Immobilization of Kluyveromyces lactis β galactosidase on concanavalin A layered aluminium oxide nanoparticles—Its future aspects in biosensor applications

Several new types of carrier and technology have been implemented in the recent past to improve traditional enzyme immobilization which aims to enhance enzyme loading, activity and stability in order to decrease the cost of enzyme in industrial processes. Thus, the present study aimed to work out a simple and high yield procedure for the immobilization of Kluyveromyces lactis β galactosidase on a bioaffinity support, concanavalin A layered Al2O3 nanoparticles (Con A layered Al2O3-NPs).

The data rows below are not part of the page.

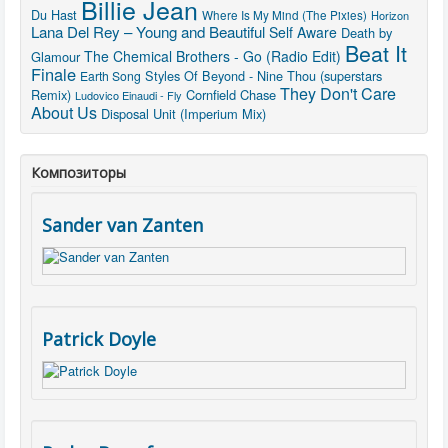
Billie Jean
Du Hast
Where Is My Mind (The Pixies)
Horizon
Lana Del Rey – Young and Beautiful
Self Aware
Death by
Beat It
The Chemical Brothers - Go (Radio Edit)
Glamour
Finale
Styles Of Beyond - Nine Thou (superstars
Earth Song
They Don't Care
Remix)
Cornfield Chase
Ludovico Einaudi - Fly
About Us
Disposal Unit (Imperium Mix)
Композиторы
Sander van Zanten
Patrick Doyle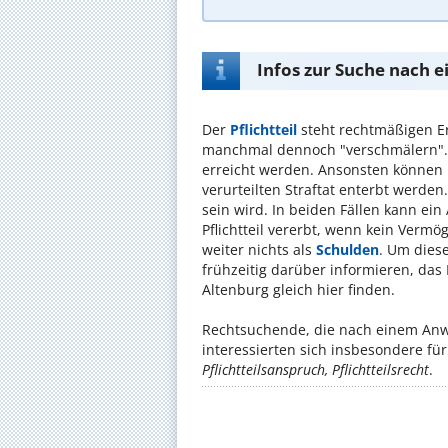
Infos zur Suche nach e
Der
Pflichtteil
steht rechtmäßigen Er
manchmal dennoch "verschmälern". 
erreicht werden. Ansonsten können P
verurteilten Straftat enterbt werden
sein wird. In beiden Fällen kann ein
Pflichtteil vererbt, wenn kein Verm
weiter nichts als
Schulden
. Um dies
frühzeitig darüber informieren, das
Altenburg gleich hier finden.
Rechtsuchende, die nach einem Anwal
interessierten sich insbesondere f
Pflichtteilsanspruch, Pflichtteilsrecht
.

Thermogravimetric analysis of bioaffinity support revealed 6% loss in weight at 600 °C whereas its thermal decomposition was observed at 350 °C by differential thermal analysis. No significant change was noticed in the band intensity of pUC19 plasmid upon its treatment with Con A layered Al2O3-NPs. Comet assay further exhibited negligible change in tail length of comet after treating the lymphocytes by bioaffinity matrix. Atomic force microscopy revealed large surface area of Con A layered Al2O3-NPs for binding higher amounts of enzyme. Moreover, Fourier transform-infrared spectroscopy confirmed binding of β galactosidase on bioaffinity support by exhibiting broadening in peaks at 3220.61 cm−1 and 3447.27 cm−1. Soluble and immobilized β galactosidase showed same pH-optima at pH 7.0. However, immobilized enzyme exhibited enhanced pH stability and broad spectrum temperature optimum than soluble β galactosidase. Immobilized β galactosidase was found to be highly stable against product inhibition by galactose and retained 85% activity after its sixth repeated use.